Segment Start: Text for analysis
Columns by Charley Reese, July 19-30, 1998


When confronted by a criminal, you're back on U.S. frontier

By Charley Reese
Commentary
Published in The Orlando Sentinel, July 19, 1998

The easiest way to resolve, in your own mind, the gun-control debate is to take this little test.

1. Do you believe that you have a right to live?

2. Do you believe that your spouse and children have a right to live?

3. If someone is threatening to kill you and your family, do you think that you have a right to defend yourself?

That's the objective, yes-or-no part of the quiz. Now here is one final essay question:

How will you defend yourself and your family if you are confronted by an armed intruder or intruders?

You could call 911 unless, as often happens these days, the intruders have taken the trouble to cut your telephone wires before they kick your door down. But if you did get the call off, you still have a problem:

The intruders are there in your house, and the police aren't.

The sad fact is that, because of logistics, police can't protect you. In more than 99 percent of the cases, by the time the police even get called -- and certainly by the time they arrive -- the crime has already been committed.

The hard truth is that, when you are confronted by a criminal, you're in the same situation today you would have been in if you had lived alone on an isolated ranch on the American frontier. There's nobody at the dance but you and the criminal. You have to fight. You win, you live; you lose, you die. Simple as that. No alternative unless you want to depend on your begging and some thug's mercy. But in serious encounters, by the time the cavalry gets there, there will be dead and wounded lying around. The question you have to answer is: Do you want to be among the dead or among the living?

Now you may suppose that you are a glib talker and when some crack-crazed thug sticks a gun in your face, you can reason with him. That's a very far-fetched supposition. I would bet on the thug. Any honest street cop will tell you that the predators roaming today are far more dangerous than even mob hit men of the past. The hit men would never kill without a reason. Today's thugs kill on a whim for no rational reason at all. And many of them will kill everyone there, including babies and children.

The neo-totalitarians -- sometimes known as the gun-control crowd -- will repeat the big lie that a gun kept for self-protection is more likely to injure you or your family than a criminal. The flawed study that is based on was discredited years ago.

If you take a gun to a gunfight, you may not win; if you don't, you will surely lose. Credible studies by respected scholars with no bias show what common sense tells you -- that thousands of Americans every day save themselves from criminal harm by using a firearm, most of the time without having to shoot.

To me, there is no more outrageous insult or bigger example of stupidity than a government that is such a gross failure at preventing criminal, armed attacks on the population that it would take the position that the answer is to disarm the future victims. I take it as a given that any politician who proposes to deny honest people the means to defend their lives and the lives of their children is too evil or too stupid to tolerate in public office.

Some guy once wrote that a characteristic of Southerners is that they take things personally. I know that's true in my case. When I hear some politician talk gun control, I think, ``You (expletive deleted), you're endangering my children.''

You have a right to own a firearm. Don't let anyone take that right away from you. Use it.


When it gets down to real problems, neither party is sincere

By Charley Reese
Commentary
Published in The Orlando Sentinel, July 21, 1998

It's hard for me to generate interest in most of the legislation pending before Congress. Nearly all of it is un-Constitutional. And neither party is sincere.

Take the flap over health maintenance organizations.

Democrats are in a quandary over whether to try to solve the alleged problem or put something up the Republicans will kill so they, the Democrats, can campaign on the issue. Republicans have put up a bill just to head off the Democrats' ploy. Neither, I think, gives a darn about any real problems.
Segment End: Text for analysis
Segment Start: Dataset extract
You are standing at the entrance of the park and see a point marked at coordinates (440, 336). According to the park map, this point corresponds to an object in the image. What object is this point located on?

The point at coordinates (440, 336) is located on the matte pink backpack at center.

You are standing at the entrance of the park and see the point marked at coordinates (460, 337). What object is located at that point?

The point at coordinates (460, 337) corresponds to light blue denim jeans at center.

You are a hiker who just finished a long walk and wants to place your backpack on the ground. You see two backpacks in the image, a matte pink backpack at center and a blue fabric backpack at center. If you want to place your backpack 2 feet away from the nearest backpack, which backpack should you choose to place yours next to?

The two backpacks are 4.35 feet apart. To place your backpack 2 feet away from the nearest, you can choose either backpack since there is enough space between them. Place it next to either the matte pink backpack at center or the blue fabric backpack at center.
Segment End: Dataset extract
▸ **Exercise aim**
From the Charley Reese columns, quote the passage that begins with "If you take" and continues through "having to shoot.".

▸ **Exercise output**
If you take a gun to a gunfight, you may not win; if you don't, you will surely lose. Credible studies by respected scholars with no bias show what common sense tells you -- that thousands of Americans every day save themselves from criminal harm by using a firearm, most of the time without having to shoot.